Les responsables gouvernementaux avaient beau tenter de convaincre, ils parlaient dans le vide. Mieux : plus ils insistaient, plus l’opinion se radicalisait. Pour aboutir à un résultat inouï : alors que le pétrole de schiste américain est devenu la principale variable d’ajustement du marché mondial, l’Algérie, malgré ses difficultés financières, est dans l’incapacité de recourir à cette richesse !
La nomination de M. Moumène Ould Kaddour à la tête de Sonatrach ne risque guère d’arranger les choses. L’homme a été condamné à une peine de 30 mois de prison pour passation illégale de contrats et espionnage au profit d’une puissance étrangère. Si l’accusation est fondée, il sera perçu comme un corrompu lié à une puissance étrangère, la seule à avoir développé à grande échelle l’exploitation du schiste ; si l’accusation n’est pas fondée, cela confirmera que les institutions ne sont pas crédibles, et qu’elles servent uniquement des intérêts de pouvoir. Dans un cas comme dans l’autre, la nomination de M. Ould Kaddour montre que le bons sens a totalement déserté les allées du pouvoir.
Le vote, acte de foi ?
Reste, enfin, le vote. Celui-ci constitue, malgré Donald Trump et François Fillon, un grand moment de démocratie. C’est l’aboutissement d’années de travail, de militantisme, de mobilisation, de confrontation de programmes. C’est le moment où émergent de nouveaux talents et de nouvelles idées.
Pourtant, le scrutin de mai prochain en Algérie ne soulève pas l’enthousiasme des foules. En plus d’une conviction, largement répandue, selon laquelle le résultat est scellé à l’avance, de nouveaux faits viennent renforcer cette méfiance vis-à-vis de l’urne. Le fils du patron du parti majoritaire au parlement est surpris avec des sommes colossales, manifestement destinées à avantager des candidats. Une dirigeante du même parti est accusée de corruption dans le même but.
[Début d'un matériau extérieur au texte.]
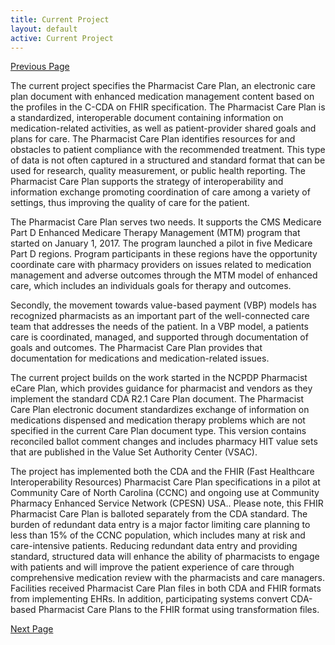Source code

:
 ```yaml
---
title: Current Project
layout: default
active: Current Project
---
```


[Previous Page](Project_Background.html)

The current project specifies the Pharmacist Care Plan, an electronic care plan document with enhanced medication management content based on the profiles in the C-CDA on FHIR specification. The Pharmacist Care Plan is a standardized, interoperable document containing information on medication-related activities, as well as patient-provider shared goals and plans for care. The Pharmacist Care Plan identifies resources for and obstacles to patient compliance with the recommended treatment. This type of data is not often captured in a structured and standard format that can be used for research, quality measurement, or public health reporting. The Pharmacist Care Plan supports the strategy of interoperability and information exchange promoting coordination of care among a variety of settings, thus improving the quality of care for the patient. 

The Pharmacist Care Plan serves two needs. It supports the CMS Medicare Part D Enhanced Medicare Therapy Management (MTM) program that started on January 1, 2017. The program launched a pilot in five Medicare Part D regions. Program participants in these regions have the opportunity coordinate care with pharmacy providers on issues related to medication management and adverse outcomes through the MTM model of enhanced care, which includes an individuals goals for therapy and outcomes. 

Secondly, the movement towards value-based payment (VBP) models has recognized pharmacists as an important part of the well-connected care team that addresses the needs of the patient.  In a VBP model, a patients care is coordinated, managed, and supported through documentation of goals and outcomes. The Pharmacist Care Plan provides that documentation for medications and medication-related issues.

The current project builds on the work started in the NCPDP Pharmacist eCare Plan, which provides guidance for pharmacist and vendors as they implement the standard CDA R2.1 Care Plan document. The Pharmacist Care Plan electronic document standardizes exchange of information on medications dispensed and medication therapy problems which are not specified in the current Care Plan document type. This version contains reconciled ballot comment changes and includes pharmacy HIT value sets that are published in the Value Set Authority Center (VSAC). 

The project has implemented both the CDA and the FHIR (Fast Healthcare Interoperability Resources) Pharmacist Care Plan specifications in a pilot at Community Care of North Carolina (CCNC) and ongoing use at Community Pharmacy Enhanced Service Network (CPESN) USA.. Please note, this FHIR Pharmacist Care Plan is balloted separately from the CDA standard. The burden of redundant data entry is a major factor limiting care planning to less than 15% of the CCNC population, which includes many at risk and care-intensive patients. Reducing redundant data entry and providing standard, structured data will enhance the ability of pharmacists to engage with patients and will improve the patient experience of care through comprehensive medication review with the pharmacists and care managers. Facilities received Pharmacist Care Plan files in both CDA and FHIR formats from implementing EHRs. In addition, participating systems convert CDA-based Pharmacist Care Plans to the FHIR format using transformation files.


[Next Page](Use_Cases.html)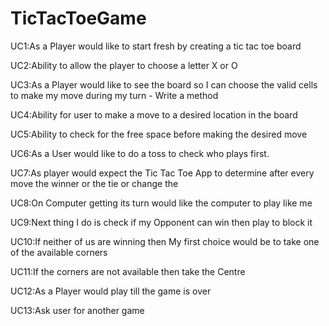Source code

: # TicTacToeGame
UC1:As a Player would like to start fresh by creating a tic tac toe board

UC2:Ability to allow the player to choose a letter X or O

UC3:As a Player would like to see the board so I can choose the valid cells to make my move during my turn - Write a method

UC4:Ability for user to make a move to a desired location in the board

UC5:Ability to check for the free space before making the desired move 

UC6:As a User would like to do a toss to check who plays first.

UC7:As player would expect the Tic Tac Toe App to determine after every move the winner or the tie or change the

UC8:On Computer getting its turn would like the computer to play like me

UC9:Next thing I do is check if my Opponent can win then play to block it

UC10:If neither of us are winning then My first choice would be to take one of the available corners

UC11:If the corners are not available then take the Centre

UC12:As a Player would play till the game is over

UC13:Ask user for another game
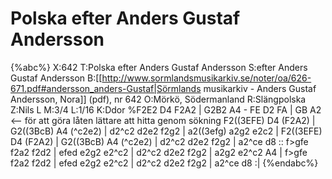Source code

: # Polska efter Anders Gustaf Andersson

{%abc%}
X:642
T:Polska efter Anders Gustaf Andersson
S:efter Anders Gustaf Andersson
B:[[http://www.sormlandsmusikarkiv.se/noter/oa/626-671.pdf#andersson_anders-Gustaf|Sörmlands musikarkiv - Anders Gustaf Andersson, Nora]] (pdf), nr 642
O:Mörkö, Södermanland
R:Slängpolska
Z:Nils L
M:3/4
L:1/16
K:Ddor
%F2E2 D4 F2A2 | G2B2 A4  -  FE D2 FA | GB A2  <-- för att göra låten lättare att hitta genom sökning
F2((3EFE) D4 (F2A2) | G2((3BcB) A4 (^c2e2) | d2^c2 d2e2 f2g2 | a2((3efg) a2g2 e2c2 | 
F2((3EFE) D4 (F2A2) | G2((3BcB) A4 (^c2e2) | d2^c2 d2e2 f2g2 | a2^ce d8 ::
f>gfe f2a2 f2d2 | efed e2g2 e2^c2 | d2^c2 d2e2 f2g2 | a2g2 e2^c2 A4 | 
f>gfe f2a2 f2d2 | efed e2g2 e2^c2 | d2^c2 d2e2 f2g2 | a2^ce d8 :| 
{%endabc%}

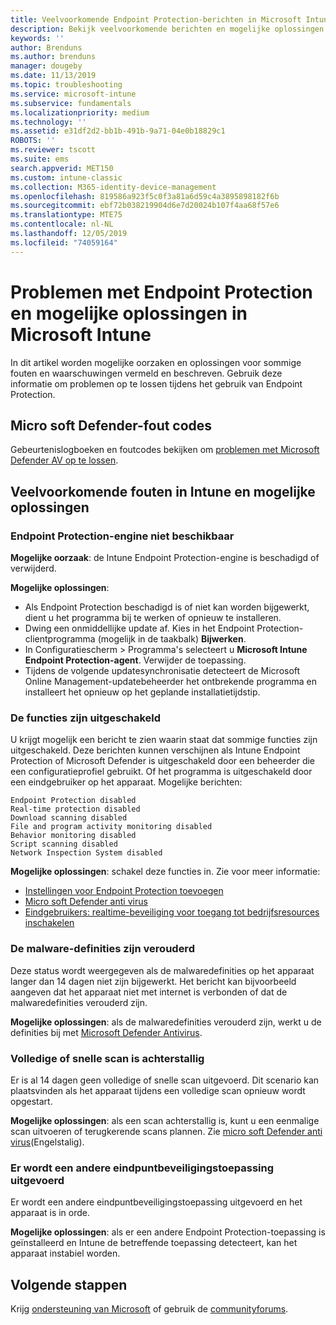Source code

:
 ```yaml
---
title: Veelvoorkomende Endpoint Protection-berichten in Microsoft Intune - Azure | Microsoft Docs
description: Bekijk veelvoorkomende berichten en mogelijke oplossingen bij het gebruik van en het oplossen van problemen met Endpoint Protection en Microsoft Defender in Microsoft Intune.
keywords: ''
author: Brenduns
ms.author: brenduns
manager: dougeby
ms.date: 11/13/2019
ms.topic: troubleshooting
ms.service: microsoft-intune
ms.subservice: fundamentals
ms.localizationpriority: medium
ms.technology: ''
ms.assetid: e31df2d2-bb1b-491b-9a71-04e0b18829c1
ROBOTS: ''
ms.reviewer: tscott
ms.suite: ems
search.appverid: MET150
ms.custom: intune-classic
ms.collection: M365-identity-device-management
ms.openlocfilehash: 819586a923f5c0f3a81a6d59c4a3895898182f6b
ms.sourcegitcommit: ebf72b038219904d6e7d20024b107f4aa68f57e6
ms.translationtype: MTE75
ms.contentlocale: nl-NL
ms.lasthandoff: 12/05/2019
ms.locfileid: "74059164"
---
```

# <a name="endpoint-protection-issues-and-possible-solutions-in-microsoft-intune"></a>Problemen met Endpoint Protection en mogelijke oplossingen in Microsoft Intune

In dit artikel worden mogelijke oorzaken en oplossingen voor sommige fouten en waarschuwingen vermeld en beschreven. Gebruik deze informatie om problemen op te lossen tijdens het gebruik van Endpoint Protection.

## <a name="microsoft-defender-error-codes"></a>Micro soft Defender-fout codes

Gebeurtenislogboeken en foutcodes bekijken om [problemen met Microsoft Defender AV op te lossen](https://docs.microsoft.com/windows/security/threat-protection/windows-defender-antivirus/troubleshoot-windows-defender-antivirus).

## <a name="common-intune-errors-and-possible-resolutions"></a>Veelvoorkomende fouten in Intune en mogelijke oplossingen

### <a name="endpoint-protection-engine-unavailable"></a>Endpoint Protection-engine niet beschikbaar

**Mogelijke oorzaak**: de Intune Endpoint Protection-engine is beschadigd of verwijderd.

**Mogelijke oplossingen**:

- Als Endpoint Protection beschadigd is of niet kan worden bijgewerkt, dient u het programma bij te werken of opnieuw te installeren.
- Dwing een onmiddellijke update af. Kies in het Endpoint Protection-clientprogramma (mogelijk in de taakbalk) **Bijwerken**.
- In Configuratiescherm > Programma's selecteert u **Microsoft Intune Endpoint Protection-agent**. Verwijder de toepassing.
- Tijdens de volgende updatesynchronisatie detecteert de Microsoft Online Management-updatebeheerder het ontbrekende programma en installeert het opnieuw op het geplande installatietijdstip.

### <a name="features-are-disabled"></a>De functies zijn uitgeschakeld

U krijgt mogelijk een bericht te zien waarin staat dat sommige functies zijn uitgeschakeld. Deze berichten kunnen verschijnen als Intune Endpoint Protection of Microsoft Defender is uitgeschakeld door een beheerder die een configuratieprofiel gebruikt. Of het programma is uitgeschakeld door een eindgebruiker op het apparaat. Mogelijke berichten:

`Endpoint Protection disabled`  
`Real-time protection disabled`  
`Download scanning disabled`  
`File and program activity monitoring disabled`  
`Behavior monitoring disabled`  
`Script scanning disabled`  
`Network Inspection System disabled`  

**Mogelijke oplossingen**: schakel deze functies in. Zie voor meer informatie:

- [Instellingen voor Endpoint Protection toevoegen](../protect/endpoint-protection-configure.md)
- [Micro soft Defender anti virus](../configuration/device-restrictions-windows-10.md#microsoft-defender-antivirus)
- [Eindgebruikers: realtime-beveiliging voor toegang tot bedrijfsresources inschakelen](/intune-user-help/turn-on-defender-windows)

### <a name="malware-definitions-out-of-date"></a>De malware-definities zijn verouderd

Deze status wordt weergegeven als de malwaredefinities op het apparaat langer dan 14 dagen niet zijn bijgewerkt. Het bericht kan bijvoorbeeld aangeven dat het apparaat niet met internet is verbonden of dat de malwaredefinities verouderd zijn.

**Mogelijke oplossingen**: als de malwaredefinities verouderd zijn, werkt u de definities bij met [Microsoft Defender Antivirus](../configuration/device-restrictions-windows-10.md#microsoft-defender-antivirus).

### <a name="full-scan-overdue-or-quick-scan-overdue"></a>Volledige of snelle scan is achterstallig

Er is al 14 dagen geen volledige of snelle scan uitgevoerd. Dit scenario kan plaatsvinden als het apparaat tijdens een volledige scan opnieuw wordt opgestart.

**Mogelijke oplossingen**: als een scan achterstallig is, kunt u een eenmalige scan uitvoeren of terugkerende scans plannen. Zie [micro soft Defender anti virus](../configuration/device-restrictions-windows-10.md#microsoft-defender-antivirus)(Engelstalig).

### <a name="another-endpoint-protection-application-running"></a>Er wordt een andere eindpuntbeveiligingstoepassing uitgevoerd

Er wordt een andere eindpuntbeveiligingstoepassing uitgevoerd en het apparaat is in orde.

**Mogelijke oplossingen**: als er een andere Endpoint Protection-toepassing is geïnstalleerd en Intune de betreffende toepassing detecteert, kan het apparaat instabiel worden.

## <a name="next-steps"></a>Volgende stappen

Krijg [ondersteuning van Microsoft](get-support.md) of gebruik de [communityforums](https://social.technet.microsoft.com/Forums/en-US/home?category=microsoftintune).
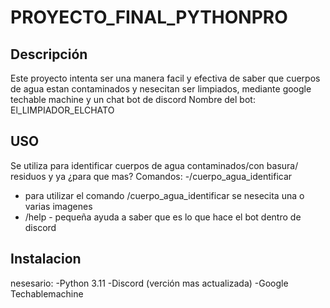 # PROYECTO_FINAL_PYTHONPRO
## Descripción
Este proyecto intenta ser una manera facil y efectiva de saber que cuerpos de agua estan contaminados y nesecitan ser limpiados, mediante google techable machine y un chat bot de discord
Nombre del bot: El_LIMPIADOR_ELCHATO
## USO 
Se utiliza para identificar cuerpos de agua contaminados/con basura/ residuos y ya ¿para que mas?
Comandos: 
-/cuerpo_agua_identificar
- para utilizar el comando /cuerpo_agua_identificar se nesecita una o varias imagenes
- /help - pequeña ayuda a saber que es lo que hace el bot dentro de discord 
## Instalacion 
nesesario:
-Python 3.11
-Discord (verción mas actualizada)
-Google Techablemachine
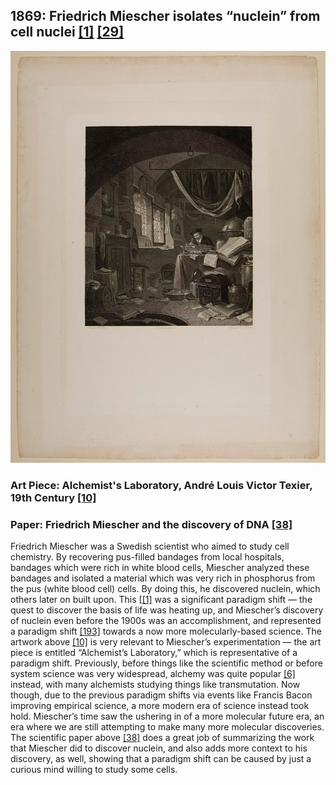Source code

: ## 1869: Friedrich Miescher isolates “nuclein” from cell nuclei [[1]](https://www.genome.gov/25520232/online-education-kit-1869-dna-first-isolated) [[29]](https://dnalc.cshl.edu/view/16003-Miescher-and-the-isolation-of-DNA.html)

![pic](/images/1869.jpg)

### Art Piece: Alchemist's Laboratory, André Louis Victor Texier, 19th Century [[10]](https://harvardartmuseums.org/collections/object/241043?position=37)

### Paper: Friedrich Miescher and the discovery of DNA [[38]](https://www.sciencedirect.com/science/article/pii/S0012160604008231)

Friedrich Miescher was a Swedish scientist who aimed to study cell chemistry. By recovering pus-filled bandages from local hospitals, bandages which were rich in white blood cells, Miescher analyzed these bandages and isolated a material which was very rich in phosphorus from the pus (white blood cell) cells. By doing this, he discovered nuclein, which others later on built upon. This [[[1]](https://www.genome.gov/25520232/online-education-kit-1869-dna-first-isolated) was a significant paradigm shift — the quest to discover the basis of life was heating up, and Miescher’s discovery of nuclein even before the 1900s was an accomplishment, and represented a paradigm shift [[193]](https://doi.org/10.1007/s10739-020-09608-3) towards a now more molecularly-based science. The artwork above [[10]](https://harvardartmuseums.org/collections/object/241043?position=37) is very relevant to Miescher’s experimentation — the art piece is entitled “Alchemist’s Laboratory,” which is representative of a paradigm shift. Previously, before things like the scientific method or before system science was very widespread, alchemy was quite popular [[6]](https://www.britannica.com/topic/alchemy) instead, with many alchemists studying things like transmutation. Now though, due to the previous paradigm shifts via events like Francis Bacon improving empirical science, a more modern era of science instead took hold. Miescher’s time saw the ushering in of a more molecular future era, an era where we are still attempting to make many more molecular discoveries. The scientific paper above [[38]](https://www.sciencedirect.com/science/article/pii/S0012160604008231) does a great job of summarizing the work that Miescher did to discover nuclein, and also adds more context to his discovery, as well, showing that a paradigm shift can be caused by just a curious mind willing to study some cells.
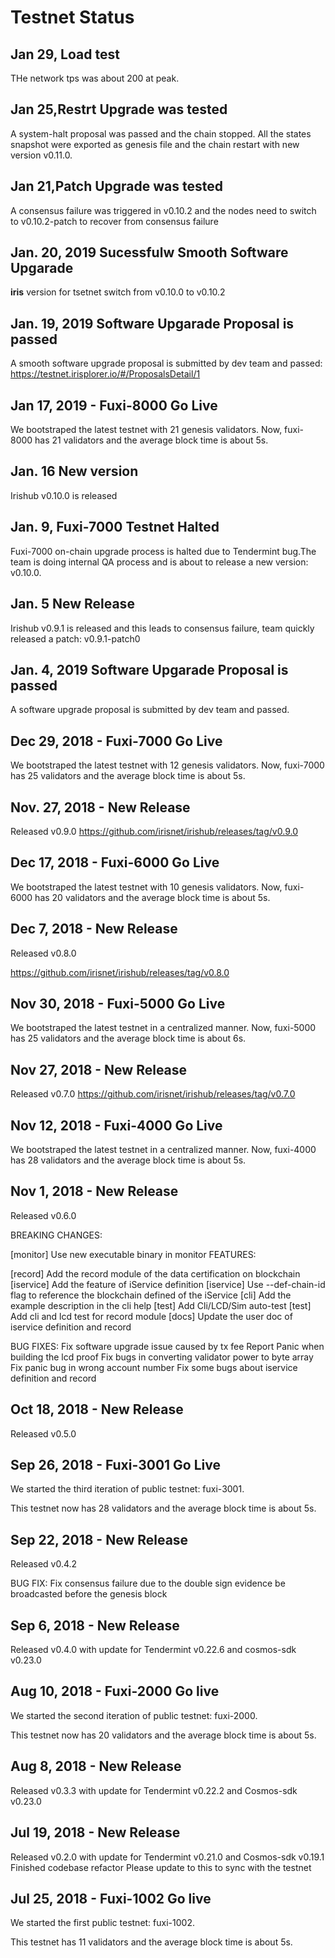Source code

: # Testnet Status

## Jan 29, Load test

THe network tps was about 200 at peak.

## Jan 25,Restrt Upgrade was tested 
A system-halt proposal was passed and the chain stopped. All the states snapshot were exported as genesis file and the chain restart with new version v0.11.0.

## Jan 21,Patch Upgrade was tested 
A consensus failure was triggered in v0.10.2 and the nodes need to switch to v0.10.2-patch to recover from consensus failure

## Jan. 20, 2019 Sucessfulw Smooth Software Upgarade 
**iris** version for tsetnet switch from v0.10.0 to v0.10.2

## Jan. 19, 2019 Software Upgarade Proposal is passed
A smooth software upgrade proposal is submitted by dev team and passed: https://testnet.irisplorer.io/#/ProposalsDetail/1

## Jan 17, 2019 - Fuxi-8000 Go Live

We bootstraped the latest testnet with 21 genesis validators. Now, fuxi-8000 has 21 validators and the average block time is about 5s.
## Jan. 16  New version
Irishub v0.10.0 is released 

## Jan. 9, Fuxi-7000 Testnet Halted
Fuxi-7000 on-chain upgrade process is halted due to Tendermint bug.The team is doing internal QA process and is about to release a new version: v0.10.0. 

## Jan. 5  New Release
Irishub v0.9.1 is released and this leads to consensus failure, team quickly released a patch: v0.9.1-patch0

## Jan. 4, 2019 Software Upgarade Proposal is passed
A software upgrade proposal is submitted by dev team and passed.

## Dec 29, 2018 - Fuxi-7000 Go Live

We bootstraped the latest testnet with 12 genesis validators. Now, fuxi-7000 has 25 validators and the average block time is about 5s.

## Nov. 27, 2018 - New Release

Released v0.9.0
https://github.com/irisnet/irishub/releases/tag/v0.9.0
## Dec 17, 2018 - Fuxi-6000 Go Live

We bootstraped the latest testnet with 10 genesis validators. Now, fuxi-6000 has 20 validators and the average block time is about 5s.

## Dec 7, 2018 - New Release

Released v0.8.0

https://github.com/irisnet/irishub/releases/tag/v0.8.0

## Nov 30, 2018 - Fuxi-5000 Go Live

We bootstraped the latest testnet in a centralized manner. Now, fuxi-5000 has 25 validators and the average block time is about 6s.
## Nov 27, 2018 - New Release

Released v0.7.0
https://github.com/irisnet/irishub/releases/tag/v0.7.0


## Nov 12, 2018 - Fuxi-4000 Go Live

We bootstraped the latest testnet in a centralized manner. Now, fuxi-4000 has 28 validators and the average block time is about 5s.

## Nov 1, 2018 - New Release

Released v0.6.0

BREAKING CHANGES:

[monitor] Use new executable binary in monitor
FEATURES:

[record] Add the record module of the data certification on blockchain
[iservice] Add the feature of iService definition
[iservice] Use --def-chain-id flag to reference the blockchain defined of the iService
[cli] Add the example description in the cli help
[test] Add Cli/LCD/Sim auto-test
[test] Add cli and lcd test for record module
[docs] Update the user doc of iservice definition and record

BUG FIXES:
Fix software upgrade issue caused by tx fee
Report Panic when building the lcd proof
Fix bugs in converting validator power to byte array
Fix panic bug in wrong account number
Fix some bugs about iservice definition and record

## Oct 18, 2018 - New Release

Released v0.5.0


## Sep 26, 2018 - Fuxi-3001 Go Live

We started the third iteration of public testnet: fuxi-3001.

This testnet now has 28 validators and the average block time is about 5s. 

## Sep 22, 2018 - New Release

Released v0.4.2

BUG FIX: Fix consensus failure due to the double sign evidence be broadcasted before the genesis block

## Sep 6, 2018 - New Release

Released v0.4.0 with update for Tendermint v0.22.6 and cosmos-sdk v0.23.0

## Aug 10, 2018 - Fuxi-2000 Go live

We started the second iteration of public testnet: fuxi-2000.

This testnet now has 20 validators and the average block time is about 5s. 

## Aug 8, 2018 - New Release

Released v0.3.3 with update for Tendermint v0.22.2 and Cosmos-sdk v0.23.0

## Jul 19, 2018 - New Release

Released v0.2.0 with update for Tendermint v0.21.0 and Cosmos-sdk v0.19.1
Finished codebase refactor 
Please update to this to sync with the testnet

## Jul 25, 2018 - Fuxi-1002 Go live

We started the first public testnet: fuxi-1002.

This testnet has 11 validators and the average block time is about 5s.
Un ancien premier ministre et un ancien wali rappellent des fraudes massives dans des élections précédentes, pour favoriser le second parti du pays.
Comment, dans de telles conditions, entendre les quelques rares voix qui tentent de donner un sens et du contenu politique au vote? Comment des militants, totalement désintéressés, et qui ont passé toute une vie dans des combats impossibles, peuvent-ils aujourd’hui convaincre qu’ils ont choisi la tribune du parlement pour s’exprimer, non pour accéder à une vulgaire rente?
C’est dire comment cette Algérie du 4ème mandat a transformé un acte de foi en un potentiel acte de compromission, après avoir introduit le doute dans ses richesses et même dans la science.